Lors de son procès, pour la première fois, Fidel Castro évoque l’absolue nécessité d’une transformation du régime politique et d’une révolution socio-économique à Cuba, notamment grâce à la réforme agraire. 

Cette organisation, appuyée par la CTC et d’autres acteurs de la Révolution, se constitue comme une véritable avant-garde ayant pour objectif de structurer la lutte armée, et de préparer l’organisation du nouveau pouvoir révolutionnaire qui adviendra six ans plus tard.

La naissance d’une Révolution ?

Libérés de l’île des Pins en 1955 avec plusieurs prisonniers grâce à la pression des masses populaires, Fidel Castro, son frère Raul et plusieurs autres assaillants de la Moncada s’exilent au Mexique. C’est depuis les côtes de l’Amérique Centrale que ces derniers se forment, s’arment et préparent leur retour clandestin à Cuba, où ils débarqueront le 2 décembre 1956 à bord d’un bateau de fortune, le Granma sur les côtes de la Sierra Maestra.

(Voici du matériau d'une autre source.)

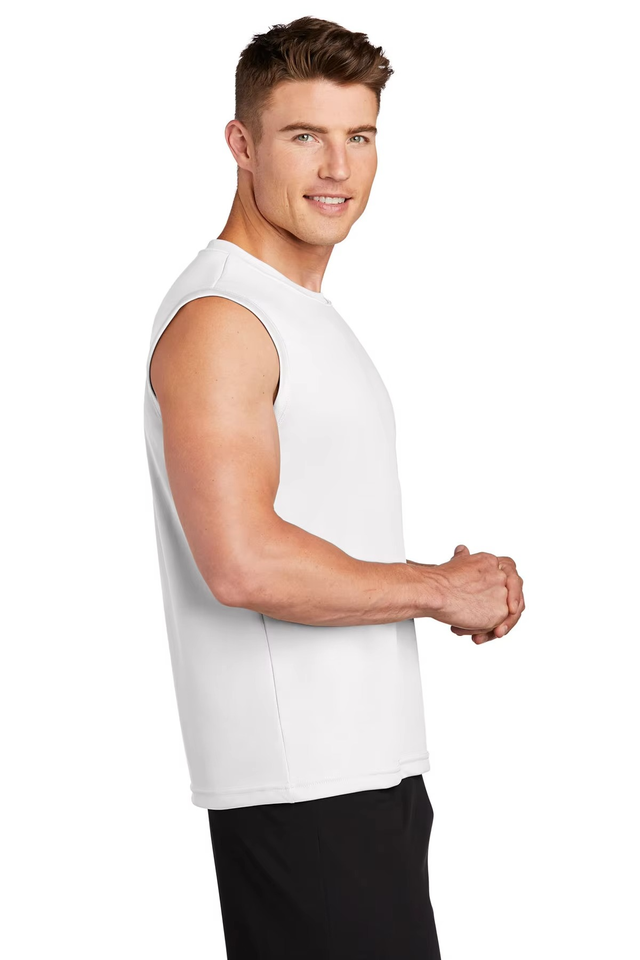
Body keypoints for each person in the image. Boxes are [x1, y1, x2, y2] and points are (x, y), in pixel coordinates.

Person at [143, 15, 525, 960]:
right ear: (241, 144)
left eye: (360, 136)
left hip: (364, 773)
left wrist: (447, 586)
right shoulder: (223, 317)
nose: (337, 168)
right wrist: (440, 588)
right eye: (304, 135)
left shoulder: (298, 312)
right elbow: (240, 562)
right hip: (300, 788)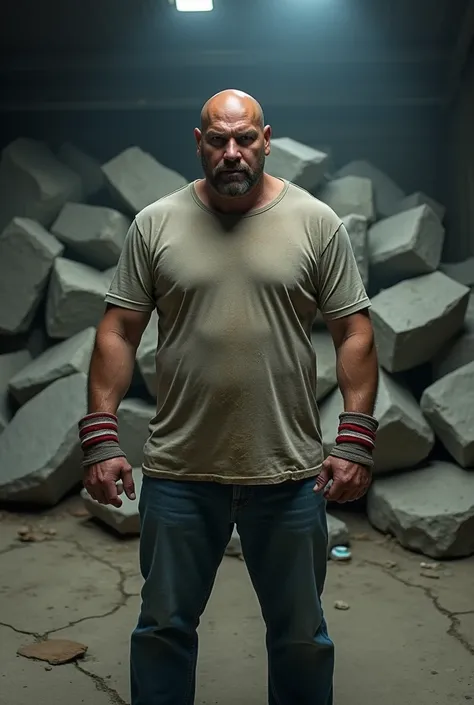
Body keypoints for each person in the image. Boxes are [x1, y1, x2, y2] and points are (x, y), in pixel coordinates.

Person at [80, 89, 379, 705]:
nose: (233, 153)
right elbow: (118, 329)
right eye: (219, 140)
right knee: (163, 628)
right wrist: (101, 435)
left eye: (245, 139)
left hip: (288, 470)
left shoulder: (316, 222)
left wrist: (355, 436)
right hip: (180, 471)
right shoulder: (156, 223)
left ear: (267, 139)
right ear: (199, 144)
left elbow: (355, 330)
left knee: (300, 634)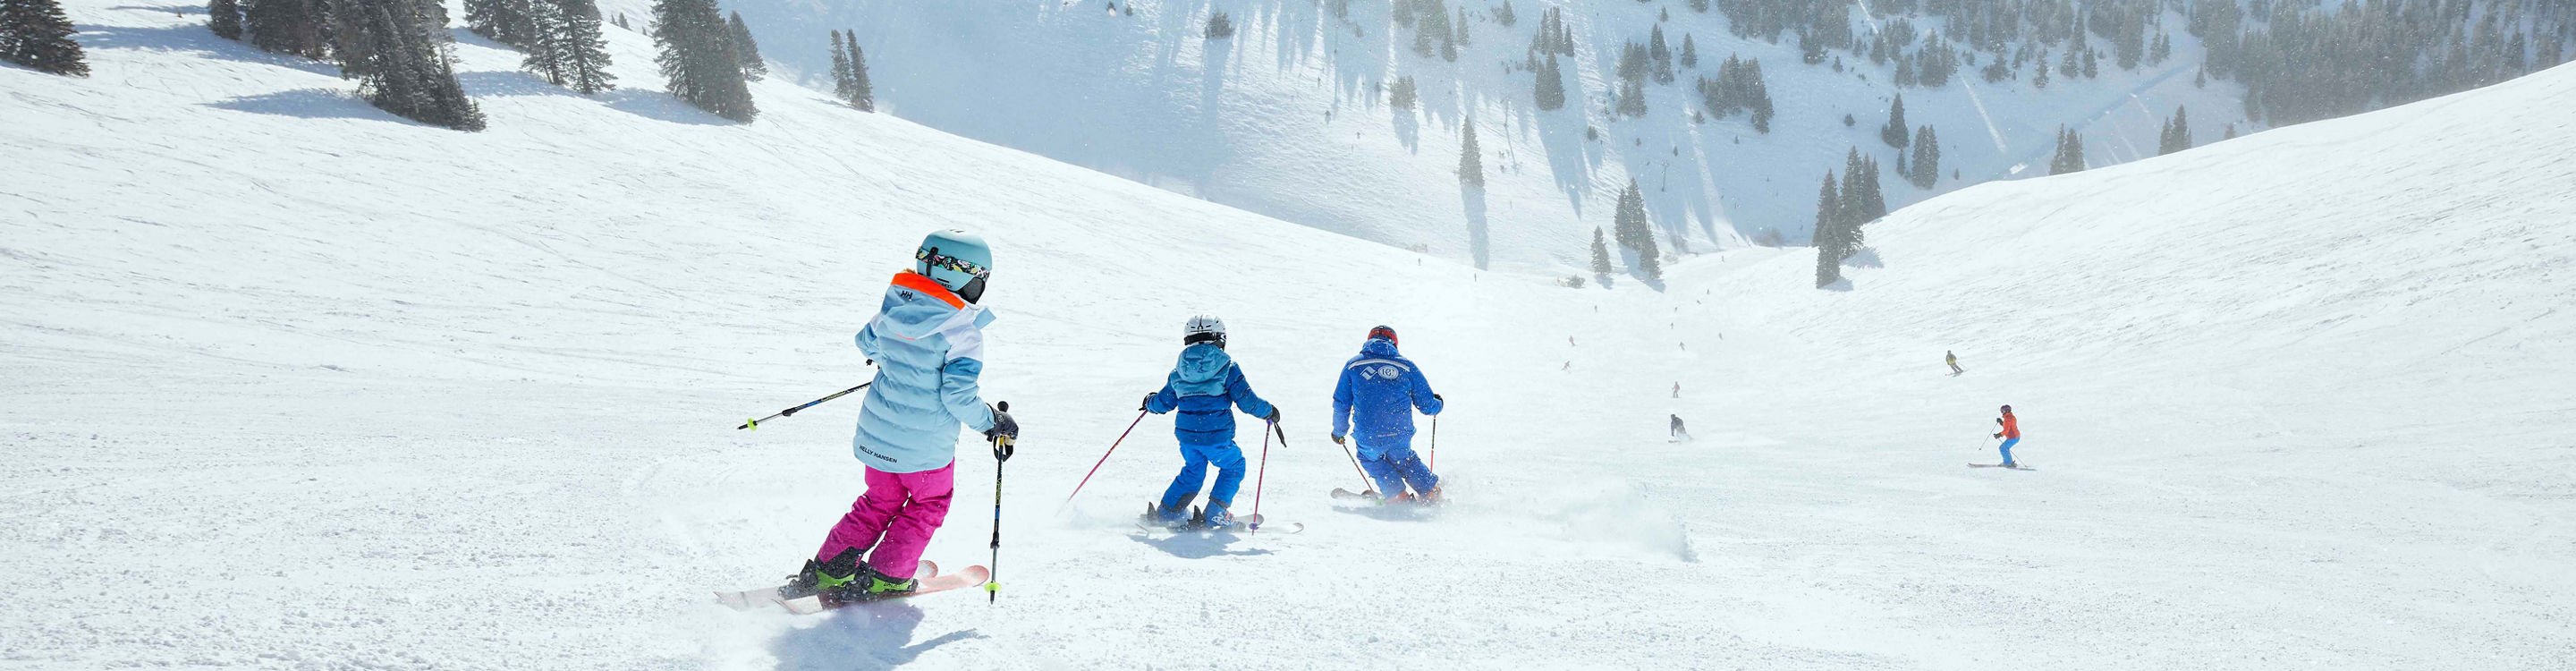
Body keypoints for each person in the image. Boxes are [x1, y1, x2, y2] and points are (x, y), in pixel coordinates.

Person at [784, 229, 1018, 603]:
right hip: (924, 451)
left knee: (878, 501)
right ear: (964, 278)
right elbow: (957, 397)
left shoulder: (895, 307)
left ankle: (827, 571)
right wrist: (994, 422)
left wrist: (896, 362)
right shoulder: (962, 332)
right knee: (928, 503)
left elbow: (866, 342)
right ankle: (887, 576)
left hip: (876, 438)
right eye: (979, 281)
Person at [1141, 315, 1279, 530]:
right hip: (1217, 437)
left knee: (1193, 471)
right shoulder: (1228, 368)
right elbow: (1247, 402)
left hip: (1188, 439)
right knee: (1234, 466)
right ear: (1220, 339)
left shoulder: (1179, 371)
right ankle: (1216, 512)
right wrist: (1269, 412)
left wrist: (1149, 403)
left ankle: (1168, 512)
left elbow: (1164, 402)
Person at [1332, 326, 1445, 503]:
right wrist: (1438, 404)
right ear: (1394, 344)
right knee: (1405, 460)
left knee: (1372, 460)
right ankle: (1431, 492)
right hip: (1399, 433)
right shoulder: (1406, 366)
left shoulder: (1353, 366)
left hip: (1368, 436)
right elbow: (1427, 405)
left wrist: (1339, 432)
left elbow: (1341, 404)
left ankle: (1398, 498)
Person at [1992, 404, 2021, 468]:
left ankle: (2008, 463)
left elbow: (2006, 430)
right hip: (2015, 436)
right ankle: (2008, 462)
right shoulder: (2010, 417)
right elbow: (2008, 426)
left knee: (2003, 448)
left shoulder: (2008, 418)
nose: (2002, 412)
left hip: (2013, 437)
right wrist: (2001, 423)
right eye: (2001, 411)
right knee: (2004, 448)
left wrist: (1999, 435)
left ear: (2007, 411)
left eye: (2003, 411)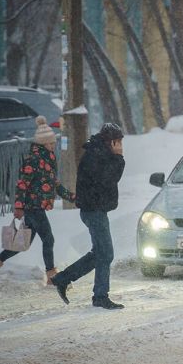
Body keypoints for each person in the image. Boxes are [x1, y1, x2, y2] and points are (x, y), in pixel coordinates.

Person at [0, 116, 76, 281]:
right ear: (43, 144)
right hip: (33, 207)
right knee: (49, 239)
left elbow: (55, 185)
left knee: (22, 242)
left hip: (38, 207)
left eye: (53, 143)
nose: (53, 146)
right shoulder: (33, 160)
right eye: (51, 143)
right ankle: (51, 275)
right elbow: (21, 184)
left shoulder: (49, 161)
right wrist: (19, 206)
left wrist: (72, 197)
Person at [51, 123, 126, 310]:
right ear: (112, 142)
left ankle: (62, 279)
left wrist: (116, 158)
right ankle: (100, 297)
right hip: (93, 211)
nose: (121, 146)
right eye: (119, 143)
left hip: (95, 210)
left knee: (98, 254)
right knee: (106, 254)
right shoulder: (96, 156)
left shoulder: (99, 153)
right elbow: (109, 179)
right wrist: (119, 158)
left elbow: (106, 180)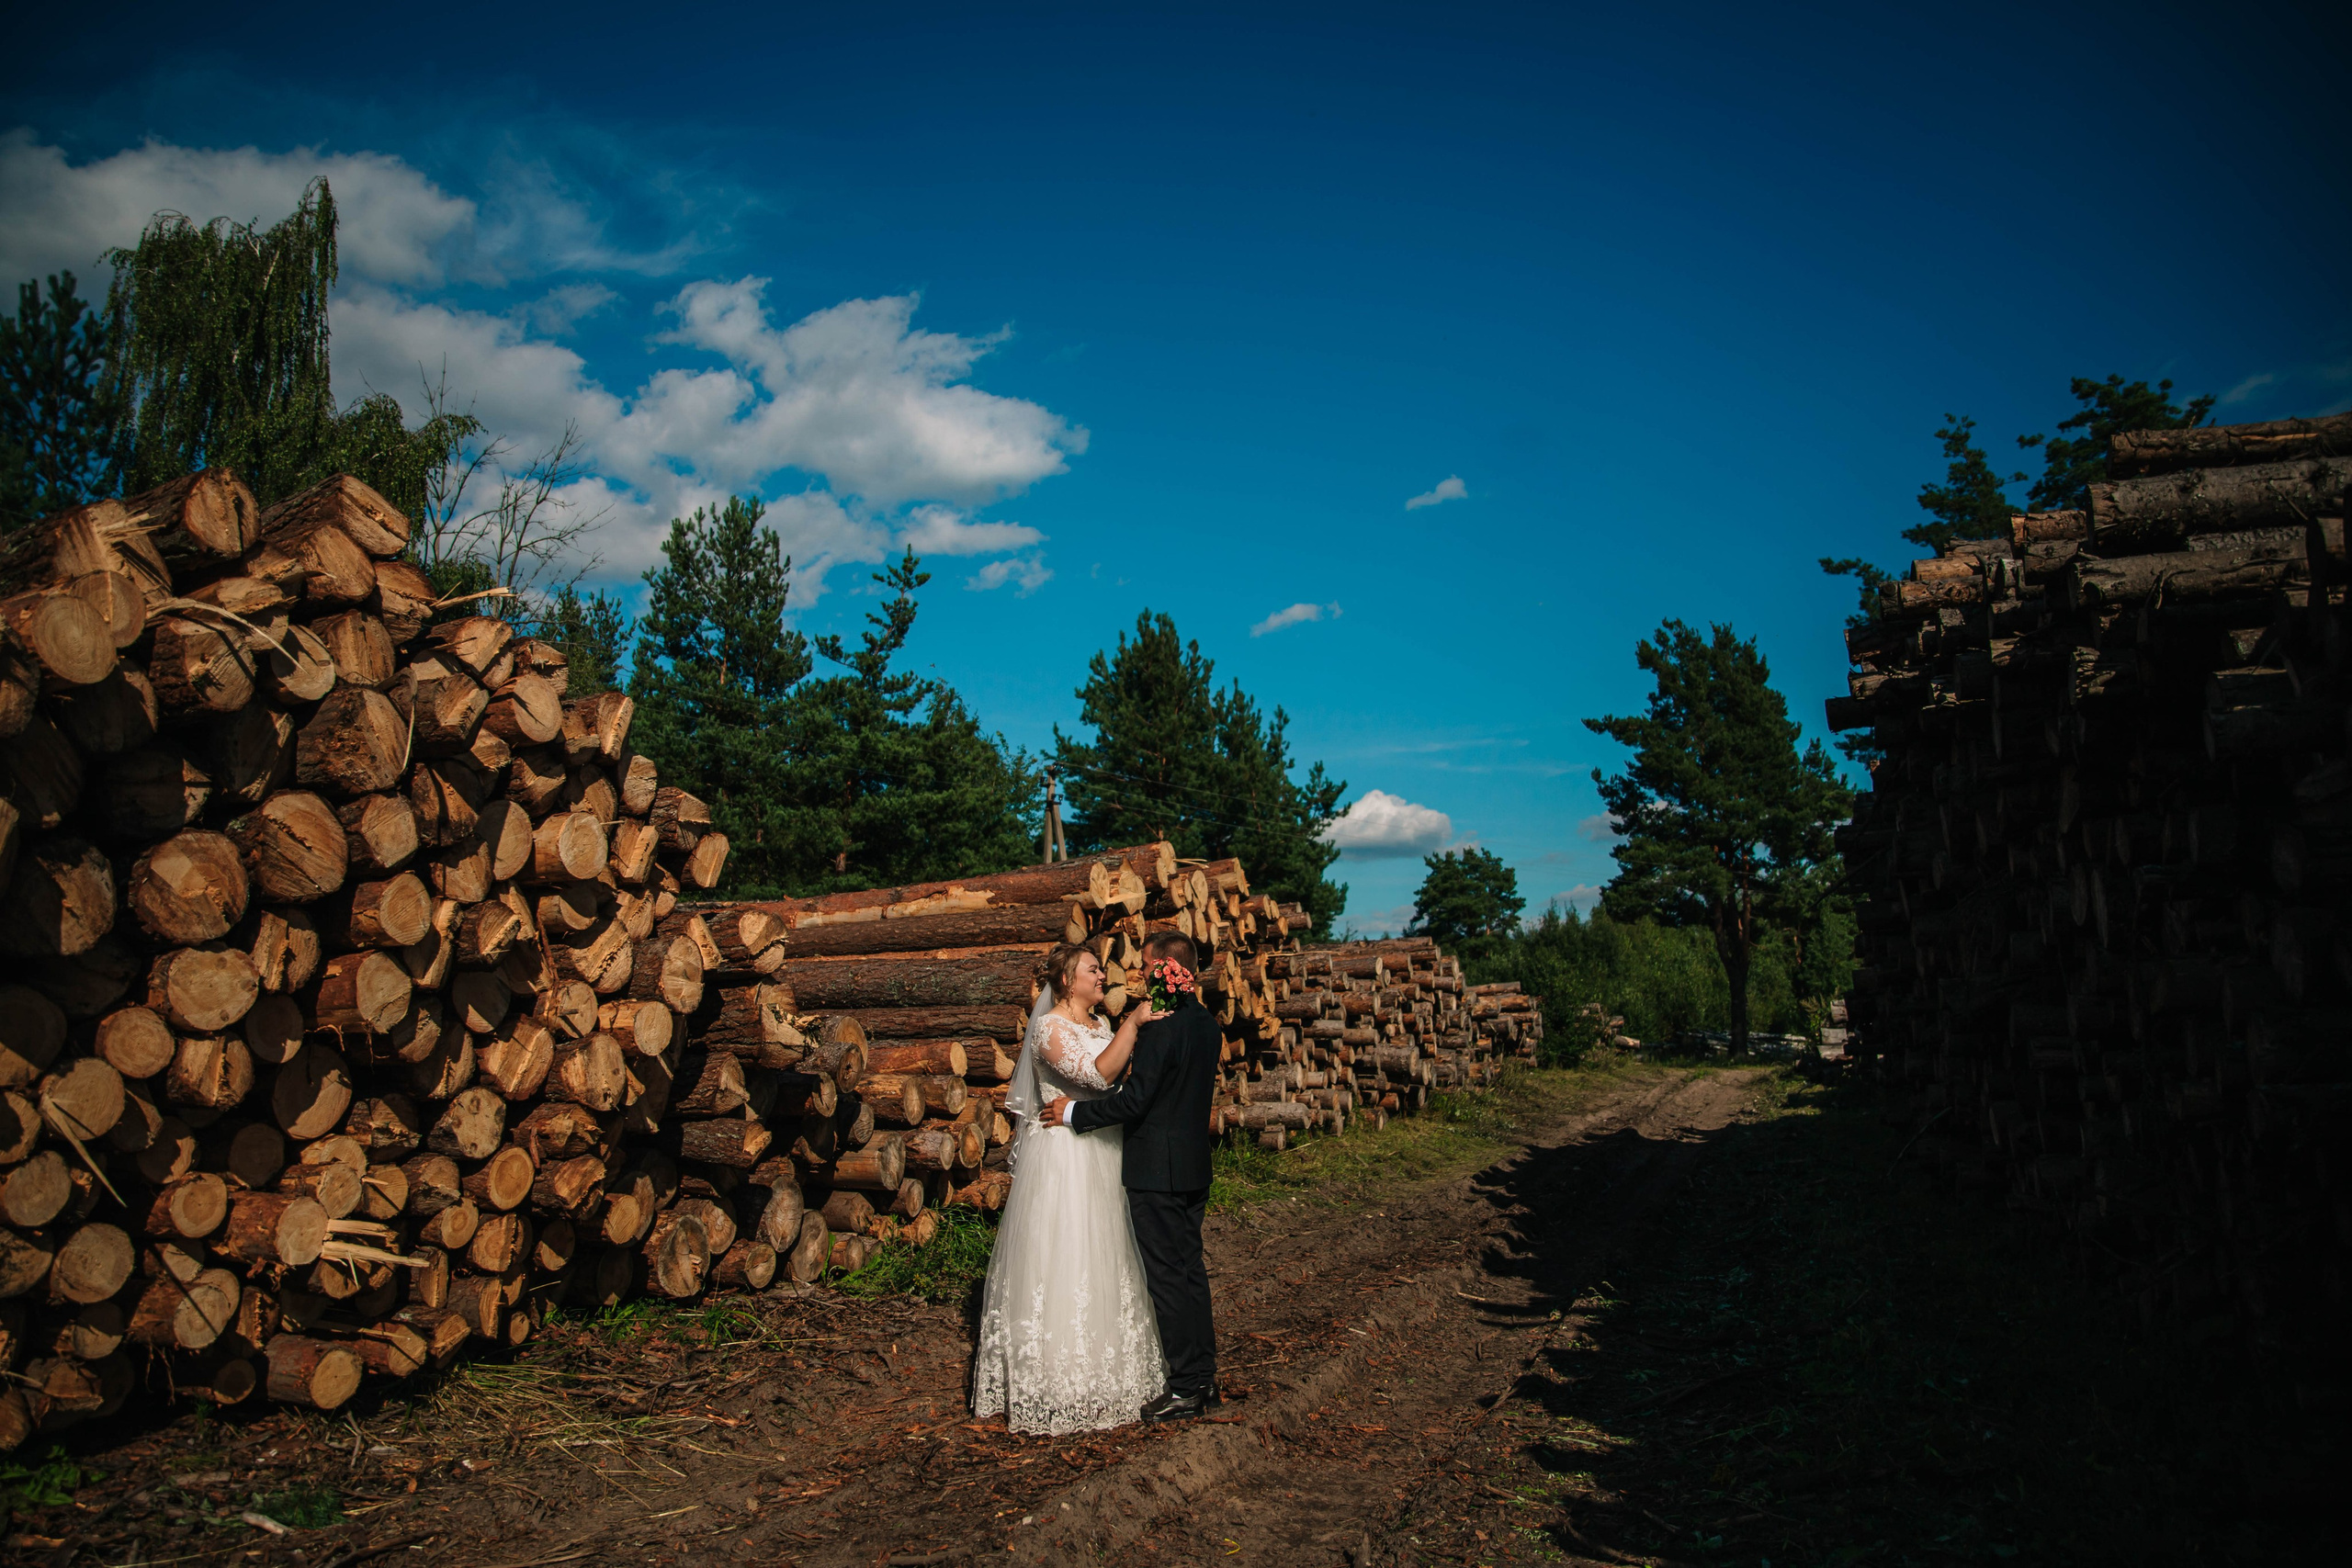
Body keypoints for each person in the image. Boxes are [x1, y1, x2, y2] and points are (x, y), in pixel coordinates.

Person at [970, 943, 1170, 1433]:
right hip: (1064, 1163)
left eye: (1101, 968)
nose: (1102, 975)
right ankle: (1056, 1383)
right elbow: (1097, 1075)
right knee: (1066, 1260)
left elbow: (1116, 1082)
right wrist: (1135, 1024)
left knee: (1109, 1259)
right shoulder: (1048, 1028)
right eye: (1092, 969)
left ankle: (1106, 1379)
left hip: (1103, 1151)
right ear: (1065, 980)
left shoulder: (1099, 1026)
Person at [1043, 931, 1221, 1425]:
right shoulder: (1207, 1025)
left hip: (1155, 1172)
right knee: (1191, 1273)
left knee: (1166, 1280)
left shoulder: (1161, 1028)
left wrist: (1075, 1115)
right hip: (1192, 1166)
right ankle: (1205, 1379)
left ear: (1166, 967)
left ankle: (1185, 1387)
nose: (1138, 974)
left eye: (1145, 965)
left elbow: (1134, 1101)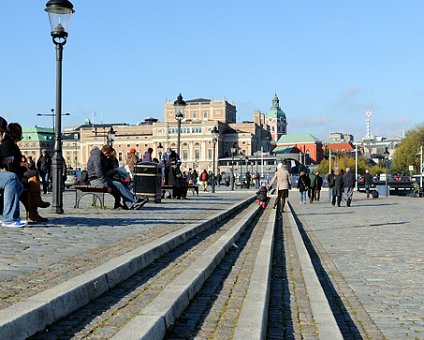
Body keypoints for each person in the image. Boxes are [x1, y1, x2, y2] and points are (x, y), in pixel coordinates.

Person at [1, 122, 50, 222]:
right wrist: (22, 167)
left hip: (14, 172)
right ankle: (34, 208)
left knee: (31, 180)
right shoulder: (8, 144)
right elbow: (8, 163)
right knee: (33, 175)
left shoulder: (11, 144)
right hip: (12, 173)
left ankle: (34, 210)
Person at [87, 145, 147, 210]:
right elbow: (99, 173)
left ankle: (130, 204)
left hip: (99, 179)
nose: (108, 157)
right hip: (96, 181)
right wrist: (107, 186)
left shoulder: (100, 156)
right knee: (119, 185)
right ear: (106, 152)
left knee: (120, 183)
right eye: (109, 155)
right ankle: (135, 200)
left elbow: (103, 172)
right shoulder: (97, 157)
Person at [0, 117, 27, 227]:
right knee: (11, 178)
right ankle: (9, 219)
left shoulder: (4, 144)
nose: (2, 136)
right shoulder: (7, 144)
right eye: (2, 132)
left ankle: (9, 215)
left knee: (18, 185)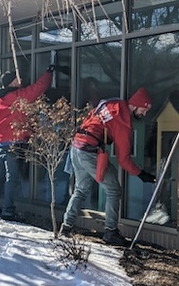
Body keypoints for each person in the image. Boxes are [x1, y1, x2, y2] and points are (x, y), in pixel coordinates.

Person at [59, 87, 156, 246]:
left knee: (81, 189)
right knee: (113, 190)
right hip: (90, 151)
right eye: (144, 110)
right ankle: (111, 231)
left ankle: (66, 227)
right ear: (137, 104)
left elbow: (92, 117)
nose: (144, 114)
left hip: (76, 146)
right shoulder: (123, 121)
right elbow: (123, 159)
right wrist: (141, 173)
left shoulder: (111, 103)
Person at [0, 66, 54, 221]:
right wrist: (48, 73)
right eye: (17, 78)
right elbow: (37, 89)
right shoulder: (17, 96)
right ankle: (8, 211)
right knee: (12, 178)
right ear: (11, 83)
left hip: (1, 144)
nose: (21, 80)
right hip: (14, 144)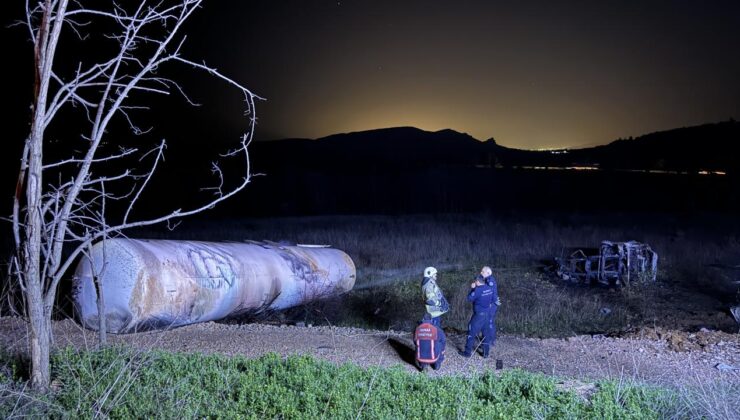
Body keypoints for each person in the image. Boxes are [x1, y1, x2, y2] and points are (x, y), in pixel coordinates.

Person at [459, 266, 498, 358]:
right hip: (487, 314)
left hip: (479, 316)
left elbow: (469, 298)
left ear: (477, 282)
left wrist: (473, 289)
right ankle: (486, 353)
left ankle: (467, 352)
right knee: (485, 333)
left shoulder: (478, 290)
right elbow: (494, 298)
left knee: (471, 332)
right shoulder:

Si cet épisode est d’une importance capitale dans l’histoire de la Révolution, il est important de noter qu’il n’est pas le premier ni le dernier acte d’insurrection. Par ailleurs, pour les Cubains, la Révolution est un processus historique de libération nationale qui a débuté le 10 octobre 1868 : la prise de pouvoir par les guérilleros en janvier 1959 n’est qu’une étape, rendue possible par les luttes des « pères » – Carlos Manuel de Cespedes, Ignacio Agramonte, Antonio Maceo, Maximo Gomez et José Marti – des généraux des deux guerres d’indépendance qui incarnent les figures les plus consensuelles à Cuba. Lorsque les juges ont demandé à Fidel Castro qui était l’instigateur de l’attaque du 26 juillet contre la caserne de la Moncada, ce dernier a répondu qu’il s’agissait de José Marti.

La Révolution à Cuba est avant tout un processus de libération nationale qui est constitutif de la nation cubaine : c’est au sein du combat pour l’indépendance et l’abolition de l’esclavage qu’a émergé une communauté politique, et c’est avec la prise de pouvoir par les révolutionnaires en 1959 que celle-ci s’est organisé autour des travailleurs et de travailleuses.